Task prompt >> Print exactly the lines that run from the first line of the material to the line containing "right shoulder: (89, 207)", both ends included, and skip the pictures.

....

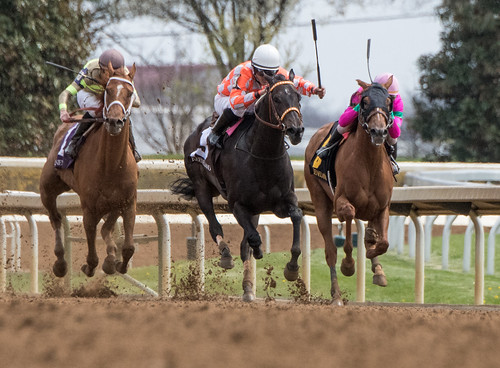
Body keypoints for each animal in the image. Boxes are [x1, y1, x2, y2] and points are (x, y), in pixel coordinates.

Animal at [40, 64, 139, 278]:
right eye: (108, 90)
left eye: (130, 93)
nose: (115, 121)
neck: (111, 166)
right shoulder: (89, 207)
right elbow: (92, 254)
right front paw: (89, 266)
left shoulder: (128, 202)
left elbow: (128, 247)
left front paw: (119, 264)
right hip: (48, 188)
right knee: (55, 218)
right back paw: (60, 262)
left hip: (113, 204)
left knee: (106, 228)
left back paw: (110, 257)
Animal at [172, 72, 304, 302]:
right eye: (277, 98)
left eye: (298, 97)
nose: (296, 130)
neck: (262, 155)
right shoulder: (237, 205)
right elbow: (253, 237)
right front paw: (257, 250)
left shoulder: (283, 202)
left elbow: (296, 217)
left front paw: (292, 268)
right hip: (201, 187)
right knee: (214, 224)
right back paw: (225, 254)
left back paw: (248, 288)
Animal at [304, 77, 394, 304]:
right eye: (364, 101)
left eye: (388, 101)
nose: (378, 132)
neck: (369, 164)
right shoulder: (341, 200)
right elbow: (348, 217)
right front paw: (349, 264)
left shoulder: (383, 207)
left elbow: (383, 242)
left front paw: (374, 256)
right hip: (320, 200)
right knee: (331, 249)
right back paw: (336, 292)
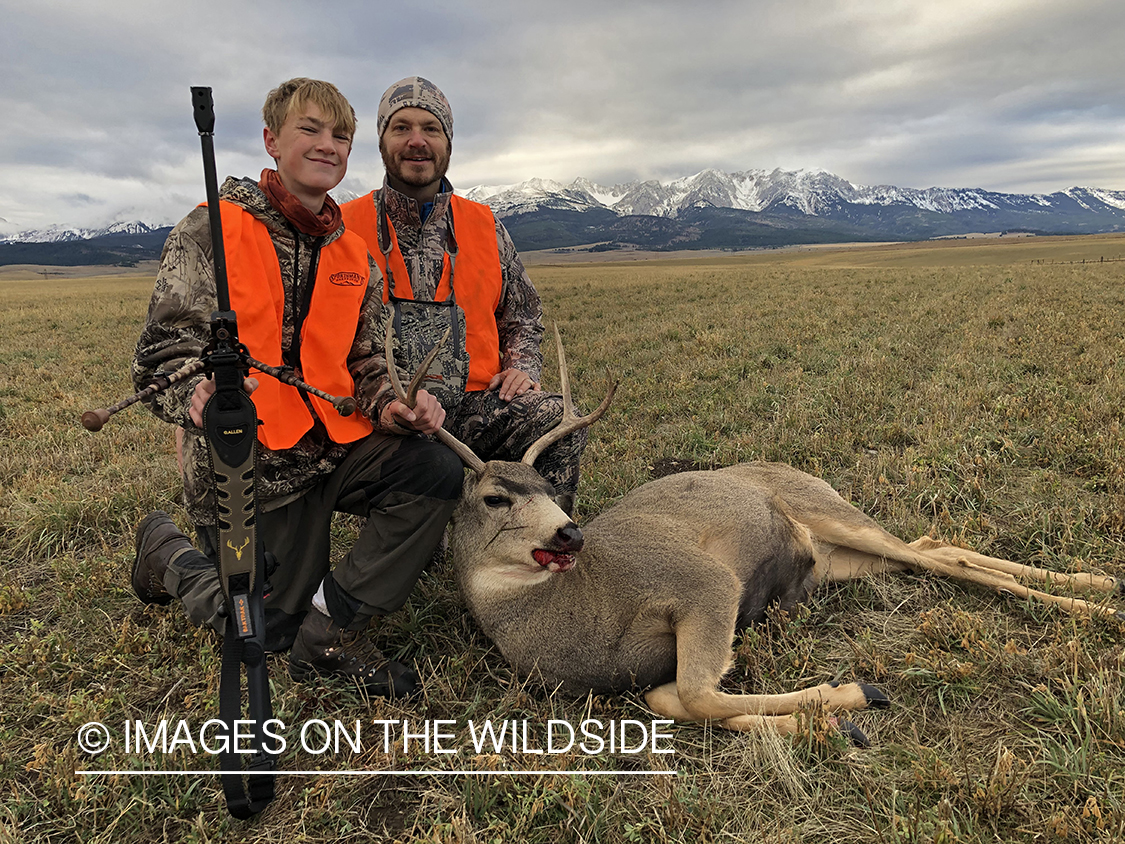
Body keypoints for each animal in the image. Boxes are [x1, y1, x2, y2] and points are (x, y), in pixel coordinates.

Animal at [384, 326, 1116, 738]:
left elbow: (698, 693)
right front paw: (827, 724)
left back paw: (1096, 598)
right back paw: (1095, 582)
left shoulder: (704, 582)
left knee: (944, 560)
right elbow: (672, 700)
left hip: (825, 512)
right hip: (836, 559)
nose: (571, 535)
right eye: (495, 496)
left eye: (546, 486)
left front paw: (850, 694)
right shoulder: (644, 674)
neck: (564, 613)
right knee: (928, 549)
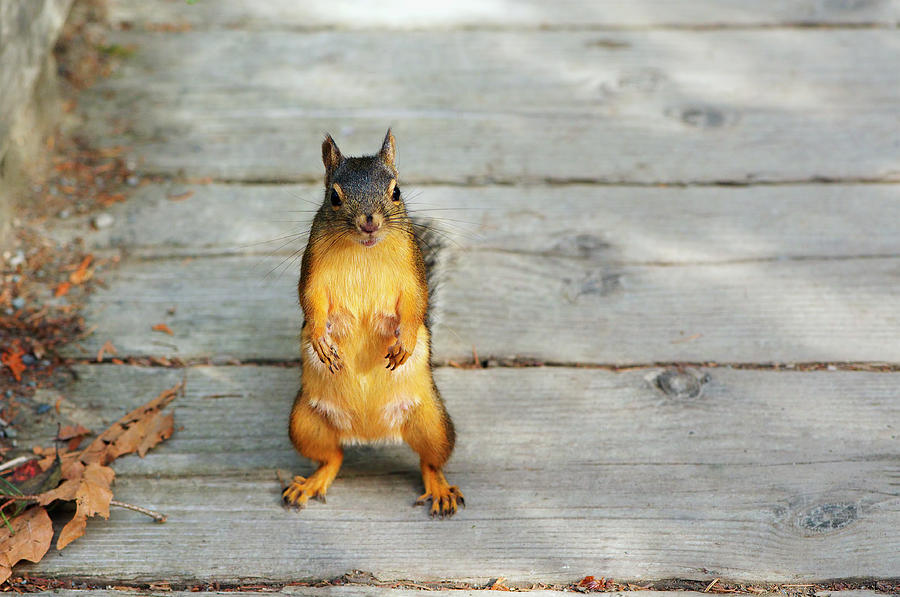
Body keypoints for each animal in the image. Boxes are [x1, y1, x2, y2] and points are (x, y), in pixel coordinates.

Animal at [282, 129, 464, 516]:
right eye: (334, 197)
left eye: (396, 192)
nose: (369, 221)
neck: (364, 250)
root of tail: (369, 433)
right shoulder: (313, 270)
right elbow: (312, 302)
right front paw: (320, 340)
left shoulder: (413, 271)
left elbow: (415, 303)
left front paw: (405, 341)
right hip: (304, 424)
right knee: (332, 457)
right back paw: (312, 482)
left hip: (434, 424)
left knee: (430, 461)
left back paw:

....

Your solution >>
Body keypoints for each animal in the image. Boxes are [x1, y1, x2, y2] and points are (x, y), in pixel coordinates.

Animal at [40, 64, 139, 278]:
right eye: (108, 90)
left eye: (130, 93)
nose: (115, 121)
neck: (111, 166)
right shoulder: (89, 207)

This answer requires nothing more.